With the Trump administration indicating a greater willingness to allow more flexibility in state Medicaid programs, more states are proposing alternative approaches to the program. A new report published in Health Affairs surveyed low-income nonelderly people in Ohio, Indiana, and Kansas and explored several new approaches being implemented or proposed in Medicaid.
The 3 states were chosen to assess different approaches. Ohio expanded Medicaid in 2014 without a waiver; Indiana expanded coverage in 2015 with a waiver to create a plan that featured premiums, health savings accounts, and a lockout period for beneficiaries who failed to make required payments; and Kansas has not expanded Medicaid, but it is considering work requirements for both expansion and traditional Medicaid populations.
Researchers from the Harvard T.H. Chan School of Public Health interviewed 2739 people (1007 in Indiana, 1000 in Kansas, and 732 in Ohio) to assess differences in coverage, access, and healthcare satisfaction, as well as experiences with Indiana’s program, and attitudes about expanding Medicaid and the possible impact of work requirements in Kansas.
Ohio and Indiana have similar rates of Medicaid coverage and uninsured rates, and they had both had significantly higher rates of coverage and lower rates of uninsured compared with Kansas. However, Ohio had lower rates of delaying care due to costs than both Kansas and Indiana.
The researchers also found a lack of knowledge among Indiana respondents about their coverage. Indiana requires beneficiaries to pay premiums that go into their health savings accounts, called Personal Wellness and Responsibility (POWER) accounts. Only 36% were making regular payments to their health savings accounts; 39% said they hadn’t heard of the POWER accounts, and 26% had heard of them but were not consistently making required payments.
Overall, 9% of uninsured respondents in Indiana said they had been locked out of benefits because they did not make payments into their POWER account.

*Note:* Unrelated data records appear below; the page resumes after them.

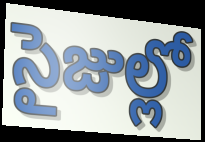
సైజుల్లోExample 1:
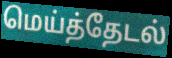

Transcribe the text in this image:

மெய்த்தேடல்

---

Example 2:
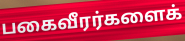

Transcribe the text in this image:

பகைவீரர்களைக்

Respondents from Kansas largely supported Medicaid expansion in their state (77%), with two-thirds saying they would receive higher-quality care under Medicaid compared with having no insurance. Only 11% of current Medicaid recipients and those who would likely be eligible under expansion who are currently unemployed said they would look for a job if there was a work requirement.

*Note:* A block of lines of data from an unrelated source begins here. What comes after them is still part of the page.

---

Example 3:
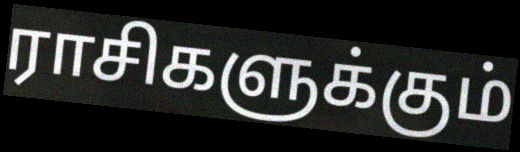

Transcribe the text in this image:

ராசிகளுக்கும்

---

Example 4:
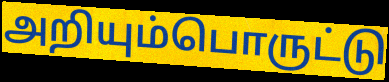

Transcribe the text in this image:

அறியும்பொருட்டு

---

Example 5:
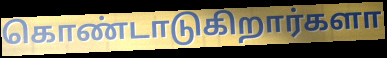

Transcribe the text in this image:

கொண்டாடுகிறார்களா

According to the authors, the implementation of a work requirement in Kansas would have “modest impacts on job-searching behavior,” but the likelihood of looking for employment would not change for 90% of people who might enroll in Medicaid.

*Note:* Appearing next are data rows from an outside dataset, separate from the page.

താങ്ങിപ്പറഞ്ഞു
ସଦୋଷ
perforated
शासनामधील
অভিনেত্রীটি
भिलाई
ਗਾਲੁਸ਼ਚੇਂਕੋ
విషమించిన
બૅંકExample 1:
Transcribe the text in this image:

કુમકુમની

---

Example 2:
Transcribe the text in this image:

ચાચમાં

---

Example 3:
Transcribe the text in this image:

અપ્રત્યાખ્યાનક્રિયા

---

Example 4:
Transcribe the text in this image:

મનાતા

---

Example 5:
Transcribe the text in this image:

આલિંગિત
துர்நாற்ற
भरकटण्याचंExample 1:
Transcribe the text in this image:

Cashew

“These findings suggest that current Medicaid innovations may lead to unintended consequences for coverage and access and that ongoing independent monitoring of their effects is essential,” the authors concluded.
Reference
Sommers BD, Fry CE, Blendon RJ, Epstein AM. New approaches in Medicaid: work requirements, health savings accounts, and health care access. Health Aff (Millwood). 2018;37(7):1099-1108. doi: 10.1377/hlthaff.2018.0331.